▸ THE PROBLEM
Beginning with the first line below, retype exactly each line through the one containing "# Script Menu". Leave out all pictures.

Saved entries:
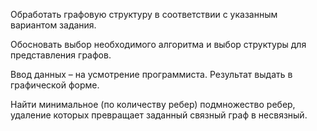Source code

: Обработать графовую структуру в соответствии с указанным вариантом задания.

Обосновать выбор необходимого алгоритма и выбор структуры для представления графов. 

Ввод данных – на усмотрение программиста. Результат выдать в графической форме.


Найти минимальное (по количеству ребер) подмножество ребер, удаление которых превращает заданный связный граф в несвязный.
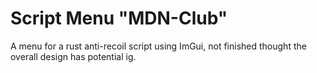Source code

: # Script Menu "MDN-Club"
A menu for a rust anti-recoil script using ImGui, not finished thought the overall design has potential ig.

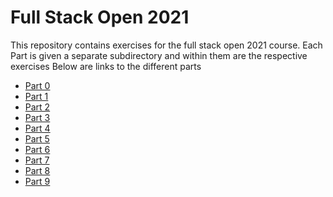 # Full Stack Open 2021

This repository contains exercises for the full stack open 2021 course.
Each Part is given a separate subdirectory and within them are the respective exercises
Below are links to the different parts
* [Part 0](./part-0)
* [Part 1](./part-1)
* [Part 2](./part-2)
* [Part 3](./part-3)
* [Part 4](./part-4)
* [Part 5](./part-5)
* [Part 6](./part-6)
* [Part 7](./part-7)
* [Part 8](./part-8)
* [Part 9](./part-9)
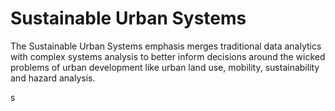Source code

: # Sustainable Urban Systems
 
The Sustainable Urban Systems emphasis merges traditional data analytics with complex systems analysis to better inform decisions around the wicked problems of urban development like urban land use, mobility, sustainability and hazard analysis.

s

▸ ANSWER TO THE PROBLEM
Source code

: Обработать графовую структуру в соответствии с указанным вариантом задания.

Обосновать выбор необходимого алгоритма и выбор структуры для представления графов. 

Ввод данных – на усмотрение программиста. Результат выдать в графической форме.


Найти минимальное (по количеству ребер) подмножество ребер, удаление которых превращает заданный связный граф в несвязный.
Source code

: # Script Menu "MDN-Club"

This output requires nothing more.